A! Magazine for the Arts

Jessica Walker working in her studio.

Jessica Walker working in her studio.

"Color Me Bad" — Jessica Walker

February 29, 2012

Jessica Walker, age 29, is the daughter of Mary Clayton and Bob Walker. Jessica says "Color Me Bad" is "an opportunity for me to share the work I've been making about Appalachia within the region that has inspired its content. The show's title is taken from the name of an R&B group from the early '90s which coincides with the time all three of us were 'coming of age' in Abingdon. The curator is also drawing on the duality of the word 'color' as a visual phenomenon and as a cultural metaphor, as in 'local color.' We now live outside the region and, therefore, have a viewpoint on Appalachia that must be drawn from teenage memories. Humor and satire seem likely tools to access that past."

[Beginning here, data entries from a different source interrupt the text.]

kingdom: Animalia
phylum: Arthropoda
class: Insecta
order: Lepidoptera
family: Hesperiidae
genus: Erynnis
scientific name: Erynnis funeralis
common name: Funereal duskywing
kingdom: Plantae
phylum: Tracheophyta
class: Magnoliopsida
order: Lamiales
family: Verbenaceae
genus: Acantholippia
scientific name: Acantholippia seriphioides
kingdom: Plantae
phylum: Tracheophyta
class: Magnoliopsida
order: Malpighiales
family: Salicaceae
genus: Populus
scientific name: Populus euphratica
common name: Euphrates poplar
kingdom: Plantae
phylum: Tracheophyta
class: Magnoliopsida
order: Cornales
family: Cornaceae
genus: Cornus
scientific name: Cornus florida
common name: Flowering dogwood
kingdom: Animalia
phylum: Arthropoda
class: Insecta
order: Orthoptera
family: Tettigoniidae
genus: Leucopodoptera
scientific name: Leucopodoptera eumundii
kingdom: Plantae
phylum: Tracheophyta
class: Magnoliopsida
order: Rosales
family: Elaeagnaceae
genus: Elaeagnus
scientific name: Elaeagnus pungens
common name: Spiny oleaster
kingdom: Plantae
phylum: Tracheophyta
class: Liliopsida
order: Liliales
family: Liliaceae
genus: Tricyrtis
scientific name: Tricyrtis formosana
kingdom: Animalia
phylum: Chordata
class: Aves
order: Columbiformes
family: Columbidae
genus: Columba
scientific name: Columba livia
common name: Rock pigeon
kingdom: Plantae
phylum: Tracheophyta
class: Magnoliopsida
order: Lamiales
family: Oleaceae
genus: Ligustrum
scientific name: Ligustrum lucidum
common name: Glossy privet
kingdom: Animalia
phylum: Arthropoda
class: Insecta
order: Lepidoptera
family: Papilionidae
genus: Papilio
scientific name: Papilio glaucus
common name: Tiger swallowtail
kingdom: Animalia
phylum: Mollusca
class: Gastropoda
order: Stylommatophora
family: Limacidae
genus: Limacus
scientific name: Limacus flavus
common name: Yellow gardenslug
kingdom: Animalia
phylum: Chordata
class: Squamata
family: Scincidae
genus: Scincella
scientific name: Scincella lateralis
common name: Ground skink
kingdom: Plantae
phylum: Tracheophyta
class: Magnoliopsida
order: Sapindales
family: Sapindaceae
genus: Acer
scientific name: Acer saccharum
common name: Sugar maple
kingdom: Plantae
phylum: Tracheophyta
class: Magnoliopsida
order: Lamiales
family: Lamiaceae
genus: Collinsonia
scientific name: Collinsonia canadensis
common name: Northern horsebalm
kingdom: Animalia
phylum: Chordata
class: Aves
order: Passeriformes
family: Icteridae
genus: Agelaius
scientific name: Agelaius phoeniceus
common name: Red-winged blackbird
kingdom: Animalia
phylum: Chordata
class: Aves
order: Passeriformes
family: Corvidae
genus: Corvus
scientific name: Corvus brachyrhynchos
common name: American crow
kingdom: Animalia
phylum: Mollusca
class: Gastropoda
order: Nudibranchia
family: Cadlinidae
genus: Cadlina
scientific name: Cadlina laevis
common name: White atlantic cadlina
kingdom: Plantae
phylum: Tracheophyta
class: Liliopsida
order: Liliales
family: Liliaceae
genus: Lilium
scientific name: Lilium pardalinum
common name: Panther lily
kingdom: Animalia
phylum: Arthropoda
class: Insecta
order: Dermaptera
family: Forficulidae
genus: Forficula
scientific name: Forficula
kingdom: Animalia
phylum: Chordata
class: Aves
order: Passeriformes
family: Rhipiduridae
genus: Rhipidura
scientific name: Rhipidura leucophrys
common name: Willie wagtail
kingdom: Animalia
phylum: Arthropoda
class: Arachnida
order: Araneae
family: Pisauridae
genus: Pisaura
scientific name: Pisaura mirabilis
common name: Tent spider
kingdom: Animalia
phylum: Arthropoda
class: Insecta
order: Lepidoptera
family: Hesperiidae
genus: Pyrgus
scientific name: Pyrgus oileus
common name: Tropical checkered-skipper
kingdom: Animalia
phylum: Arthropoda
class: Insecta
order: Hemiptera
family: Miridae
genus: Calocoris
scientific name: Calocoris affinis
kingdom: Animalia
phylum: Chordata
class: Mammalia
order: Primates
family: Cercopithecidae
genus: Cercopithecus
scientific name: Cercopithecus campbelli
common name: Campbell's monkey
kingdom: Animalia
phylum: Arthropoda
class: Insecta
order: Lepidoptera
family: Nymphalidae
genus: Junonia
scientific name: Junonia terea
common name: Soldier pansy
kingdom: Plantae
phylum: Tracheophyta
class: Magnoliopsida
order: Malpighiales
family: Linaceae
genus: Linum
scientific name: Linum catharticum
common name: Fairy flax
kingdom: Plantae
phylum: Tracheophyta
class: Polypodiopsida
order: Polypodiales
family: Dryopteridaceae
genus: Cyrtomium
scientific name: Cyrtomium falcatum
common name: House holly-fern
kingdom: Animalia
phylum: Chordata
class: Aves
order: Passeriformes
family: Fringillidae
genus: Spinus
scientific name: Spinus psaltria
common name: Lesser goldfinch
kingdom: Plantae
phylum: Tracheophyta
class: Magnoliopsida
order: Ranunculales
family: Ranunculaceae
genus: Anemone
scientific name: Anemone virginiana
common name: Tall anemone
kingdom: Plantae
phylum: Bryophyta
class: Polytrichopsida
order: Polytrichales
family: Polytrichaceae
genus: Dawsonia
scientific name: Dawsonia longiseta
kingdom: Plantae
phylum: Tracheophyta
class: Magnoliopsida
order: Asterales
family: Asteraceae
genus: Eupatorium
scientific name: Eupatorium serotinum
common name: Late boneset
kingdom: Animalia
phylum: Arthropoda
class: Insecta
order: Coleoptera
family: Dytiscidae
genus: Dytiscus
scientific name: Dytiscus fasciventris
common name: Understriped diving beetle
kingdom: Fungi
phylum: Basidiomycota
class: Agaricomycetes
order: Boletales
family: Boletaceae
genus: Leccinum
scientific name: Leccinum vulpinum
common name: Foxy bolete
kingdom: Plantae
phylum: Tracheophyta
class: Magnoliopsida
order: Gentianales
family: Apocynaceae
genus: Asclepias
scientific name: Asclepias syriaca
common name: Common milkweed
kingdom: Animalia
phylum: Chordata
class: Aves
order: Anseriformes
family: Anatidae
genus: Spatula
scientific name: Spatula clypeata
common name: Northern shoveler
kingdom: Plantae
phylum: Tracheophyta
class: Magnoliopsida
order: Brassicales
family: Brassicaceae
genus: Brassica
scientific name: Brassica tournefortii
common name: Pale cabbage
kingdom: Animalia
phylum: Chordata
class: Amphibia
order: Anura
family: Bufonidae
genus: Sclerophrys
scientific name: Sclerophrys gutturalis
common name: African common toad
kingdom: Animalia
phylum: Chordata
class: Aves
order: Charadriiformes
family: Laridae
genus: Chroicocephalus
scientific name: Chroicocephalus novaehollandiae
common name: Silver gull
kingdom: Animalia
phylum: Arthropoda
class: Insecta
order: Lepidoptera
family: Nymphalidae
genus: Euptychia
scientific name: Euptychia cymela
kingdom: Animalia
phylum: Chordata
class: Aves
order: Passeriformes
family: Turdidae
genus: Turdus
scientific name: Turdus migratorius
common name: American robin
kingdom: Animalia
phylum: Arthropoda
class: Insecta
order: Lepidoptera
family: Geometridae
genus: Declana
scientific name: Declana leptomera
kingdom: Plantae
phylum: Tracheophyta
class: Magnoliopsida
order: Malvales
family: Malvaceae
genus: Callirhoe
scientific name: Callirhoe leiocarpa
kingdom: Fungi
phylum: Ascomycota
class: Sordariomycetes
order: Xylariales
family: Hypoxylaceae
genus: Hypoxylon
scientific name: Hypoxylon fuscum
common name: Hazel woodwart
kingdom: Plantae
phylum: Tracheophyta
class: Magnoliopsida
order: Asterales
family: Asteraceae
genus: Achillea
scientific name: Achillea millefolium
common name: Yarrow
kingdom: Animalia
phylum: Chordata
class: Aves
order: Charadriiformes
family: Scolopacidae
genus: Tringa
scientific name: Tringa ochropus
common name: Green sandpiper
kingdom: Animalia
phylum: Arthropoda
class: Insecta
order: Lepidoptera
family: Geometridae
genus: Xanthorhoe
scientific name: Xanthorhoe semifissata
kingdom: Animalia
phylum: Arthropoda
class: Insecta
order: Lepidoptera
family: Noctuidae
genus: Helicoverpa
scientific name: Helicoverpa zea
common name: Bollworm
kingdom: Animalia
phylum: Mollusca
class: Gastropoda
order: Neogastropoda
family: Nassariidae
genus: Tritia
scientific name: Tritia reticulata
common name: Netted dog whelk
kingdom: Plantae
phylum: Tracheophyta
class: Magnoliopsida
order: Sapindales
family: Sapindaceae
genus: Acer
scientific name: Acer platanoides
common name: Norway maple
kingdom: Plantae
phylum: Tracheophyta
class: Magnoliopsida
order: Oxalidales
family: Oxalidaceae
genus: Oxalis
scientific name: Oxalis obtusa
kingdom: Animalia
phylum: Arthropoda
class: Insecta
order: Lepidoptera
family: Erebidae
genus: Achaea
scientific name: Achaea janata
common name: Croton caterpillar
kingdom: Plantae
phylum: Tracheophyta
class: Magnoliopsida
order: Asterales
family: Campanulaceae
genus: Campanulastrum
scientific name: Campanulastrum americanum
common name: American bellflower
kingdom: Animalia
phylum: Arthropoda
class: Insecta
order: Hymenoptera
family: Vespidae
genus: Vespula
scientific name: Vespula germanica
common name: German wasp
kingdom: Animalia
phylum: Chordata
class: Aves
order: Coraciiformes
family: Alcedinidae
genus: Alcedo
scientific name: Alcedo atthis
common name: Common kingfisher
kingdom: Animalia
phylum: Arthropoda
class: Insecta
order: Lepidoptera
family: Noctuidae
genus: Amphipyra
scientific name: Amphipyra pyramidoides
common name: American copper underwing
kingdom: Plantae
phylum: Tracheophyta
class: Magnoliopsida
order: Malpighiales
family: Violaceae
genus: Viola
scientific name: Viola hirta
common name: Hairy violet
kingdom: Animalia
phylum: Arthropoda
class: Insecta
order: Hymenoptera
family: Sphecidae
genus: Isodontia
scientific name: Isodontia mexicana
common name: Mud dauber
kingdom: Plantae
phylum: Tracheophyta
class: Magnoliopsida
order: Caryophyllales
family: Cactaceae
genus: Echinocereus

As a young child, Jessica watched one of her grandmothers, Mary Ann Jesse of Bristol, Va., quilt for hours, usually while watching The Golden Girls on television. "She encouraged me to make things with my hands, to be creative," Jessica says, "and I assume this is why I feel guilty sitting idly by the TV to this day.

"My other grandmother, the late Mary Ann Andersen of Bristol, was always taking me to yard sales, antique shops, and the various mom-and-pop shops that used to dot State Street. These excursions were great because I have always had a fascination with collections of outdated things and the idea that every object has a story to tell. She also took me to her hairdresser, an artist who made oil paintings that are stylistically somewhere between Bob Ross and a psychedelic out-of-body experience. The imagery is full of astrological symbols, clowns, abstract human forms, and 'happy little clouds.' I used to get lost in these paintings, and my grandmother would make up stories about the figures within them.

Jessica continues, "I realize now, after being away for more than a decade, that growing up in Abingdon was about being close to the land where my family has lived for generations. I feel in some way I've ruptured this pattern by living far away, having spent several years in California, a stint in Australia, and now New York. In New York City they say the days are long but the years are short. I feel just the opposite about Abingdon when I visit. The days are short because time flies when I'm visiting friends and family, and the years are long because it's only the holidays that bring me home."

Of her work, Jessica says, "Collection, repetition and storytelling are at the heart of my visual practice and stem from a deep interest in combining techniques of art-making with social science research. I use my video camera as a documentation tool, then rework original or found footage into handmade and typically abstracted systems. I see video as a malleable medium, much like a textile, where the pixels can be manipulated and woven like threads into time-based patterns. I employ humor as a means to address cultural taboos and stereotypes associated with the rural American identity. In my work, I am questioning how film and television have impacted outsider perspectives of Appalachia versus how the people of this region view themselves."

Jessica lives in Brooklyn and works at Parsons The New School for Design in New York City, where she advises students in the Communication Design and Technology program. She also does set production and art direction for independent films.

A 2000 graduate of Abingdon High School, she attended Virginia Highlands Community College, then received her BA in Art History from the University of Virginia and her MFA in Conceptual Information Arts from San Francisco State University. She has been a Christine Tamblyn Women in New Media Fellow, a Headlands Center for the Arts Resident, and a Fulbright Postgraduate Scholar. Her work has been shown in New York, Boston, San Francisco, Los Angeles, and Melbourne, Australia, and is in the permanent collections of Yale University and the University of Washington.